The US Air Force (USAF) has reportedly grounded 13 of its F-35 Lightning II joint strike fighter aircraft, following the discovery of peeling and crumbling insulation in avionics cooling lines inside the fuel tanks.
The decision comes within two months of declaring the initial squadron of the F-35A as combat ready.
USAF spokeswoman Ann Stefanek was quoted by Reuters as saying: "The issue was discovered during depot modification of an F-35A and affects a total of 57 aircraft.”
Of the 15 aircraft grounded, 13 belong to the US and the remaining two to the Royal Norwegian Air Force.
Ten of them were declared combat ready, one was being used in testing, and the remaining four were being used for training, reported CNN.

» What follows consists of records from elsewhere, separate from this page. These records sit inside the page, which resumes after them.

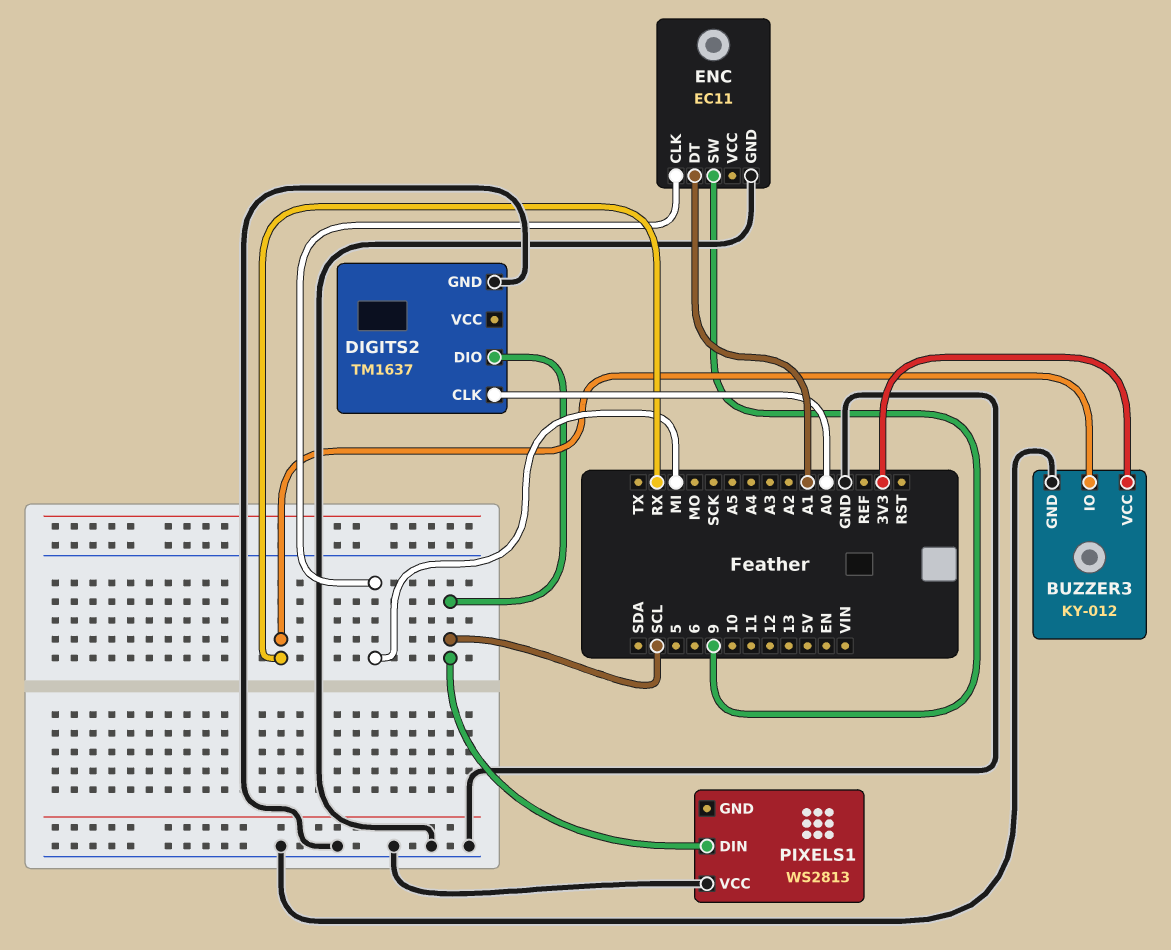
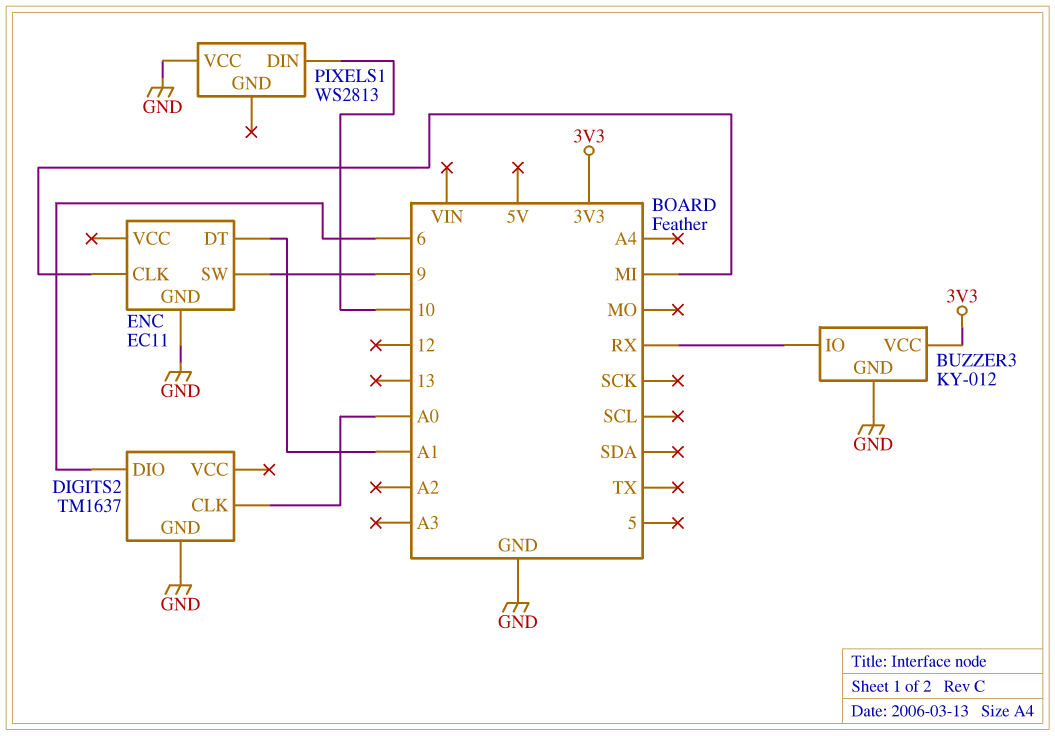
DIGITS2 pin DIO: SCL -> 6
PIXELS1 pin DIN: SCL -> 10

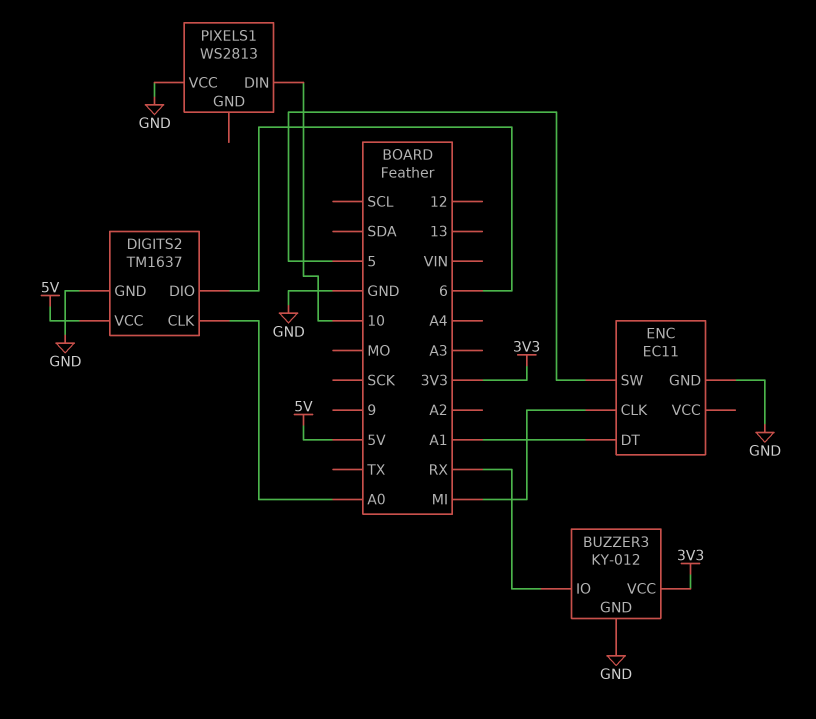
DIGITS2 pin VCC: none -> 5V
ENC pin SW: 9 -> 5

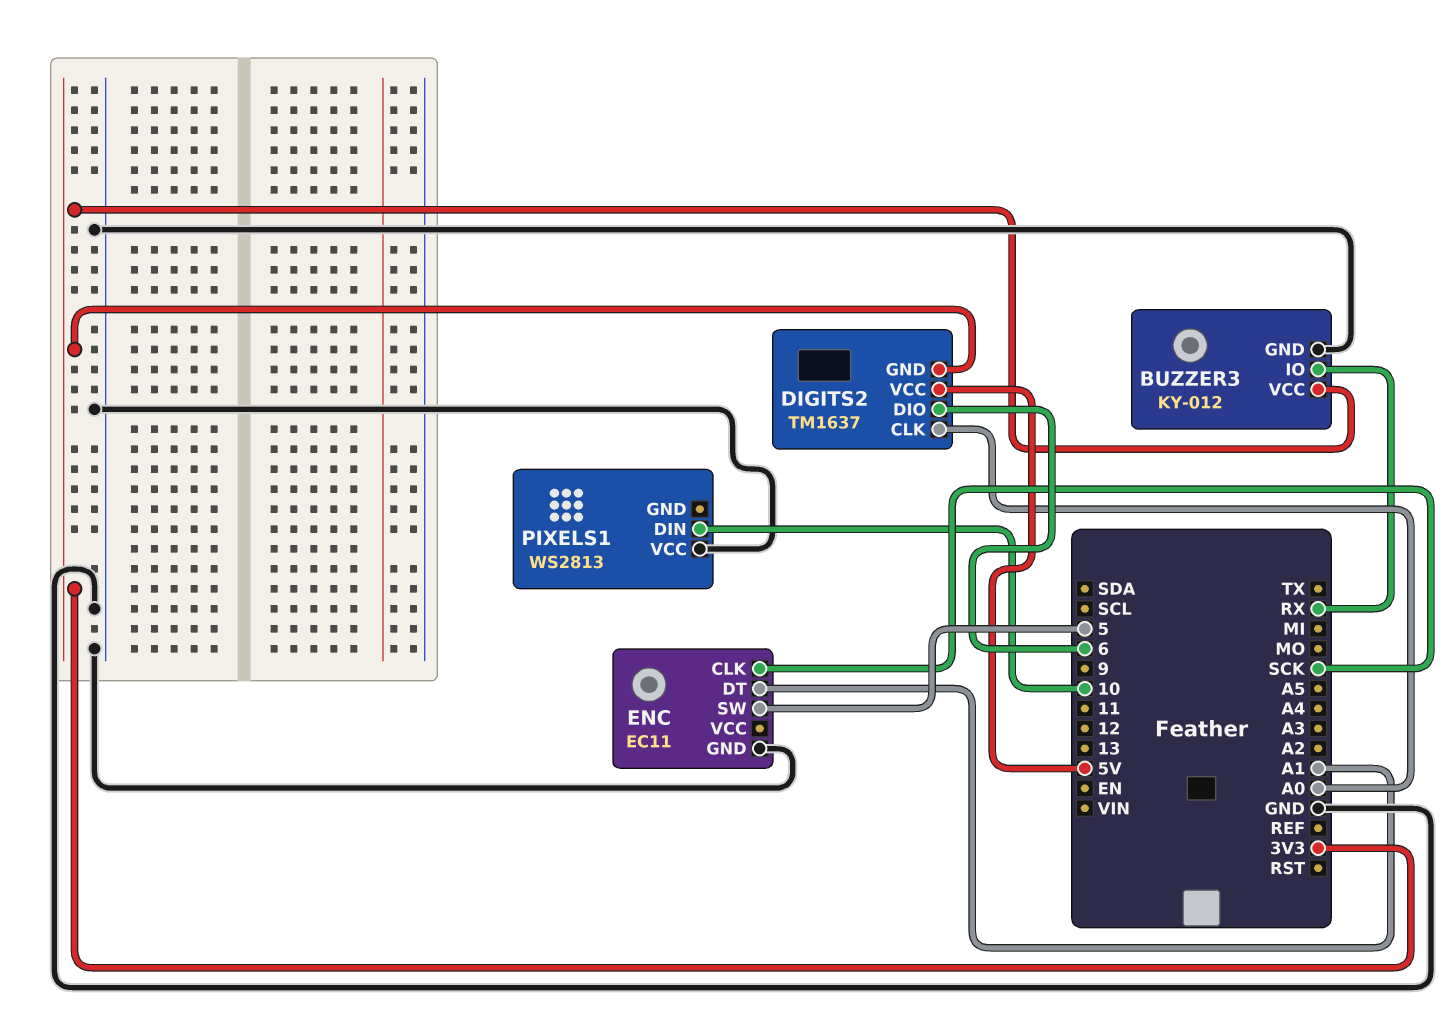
DIGITS2 pin GND: GND -> 3V3
ENC pin CLK: MI -> SCK

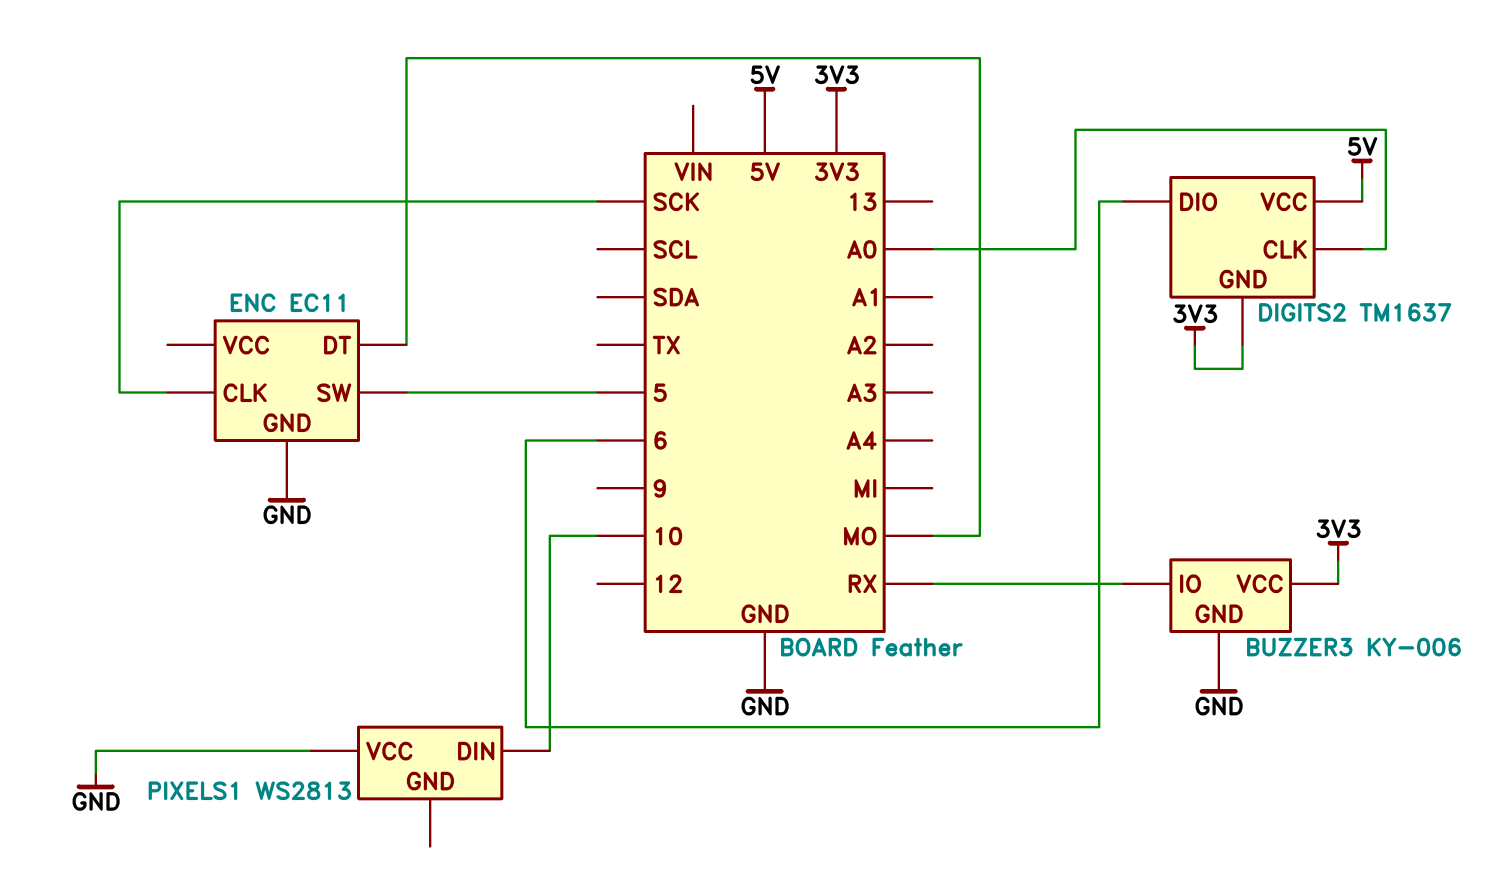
BUZZER3: KY-012 -> KY-006
ENC pin DT: A1 -> MO

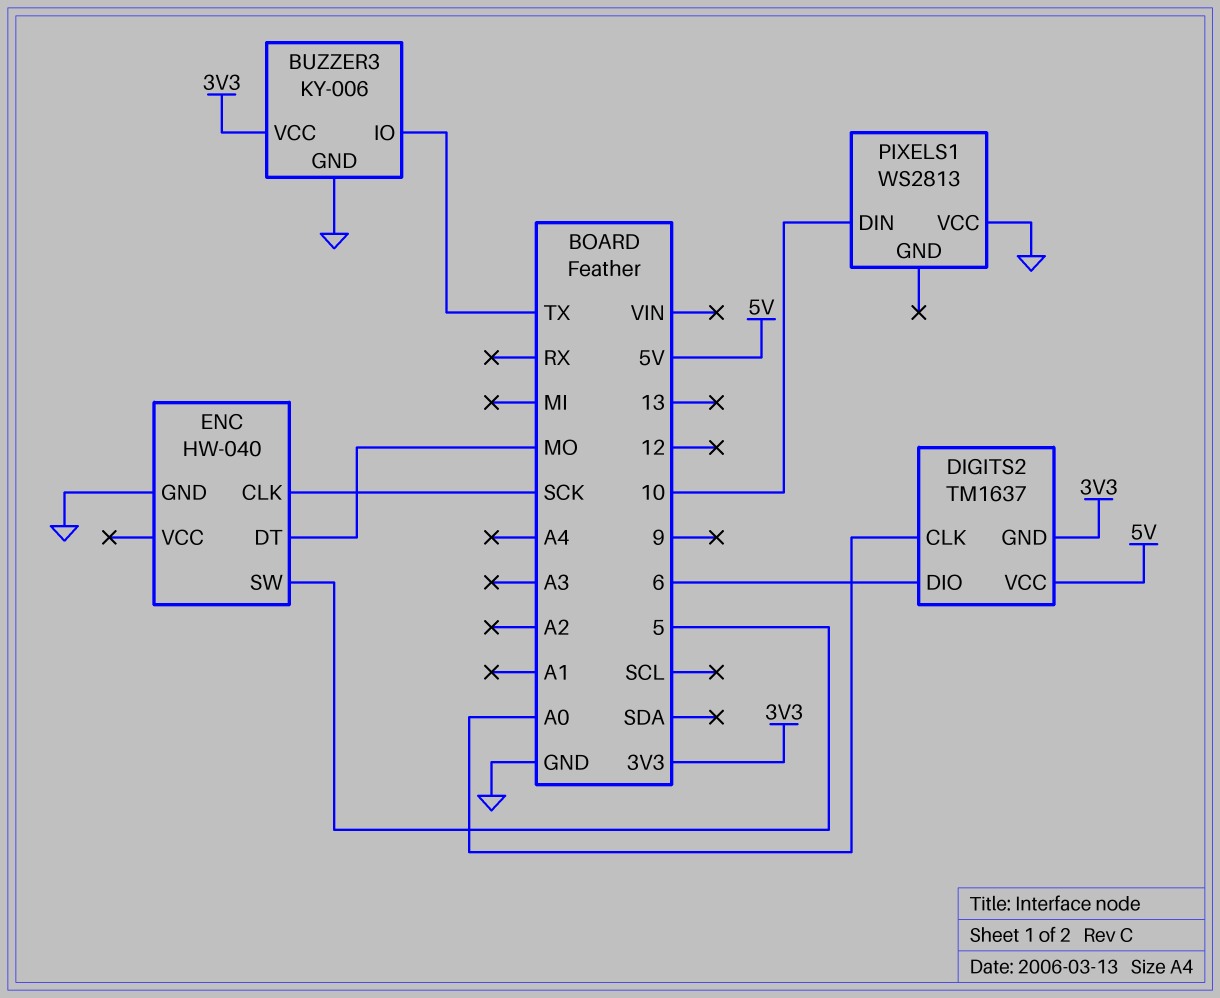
BUZZER3 pin IO: RX -> TX
ENC: EC11 -> HW-040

Production of another 42 aircraft is currently underway.
CNN quoted representatives from the USAF and Lockheed Martin's F-35 programme as saying that the defective cooling lines were not found in all the aircraft as the faulty part was used by only one sub-contractor that did not work on all the planes.
A team comprising engineers of the F-35 Joint Program Office and Lockheed Martin and Air Force maintenance teams at Hill Air Force Base in Utah are working on fixing the problem.
Stefanek further added: "The Air Force is also working with units to mitigate the impact on operations, training, and readiness.”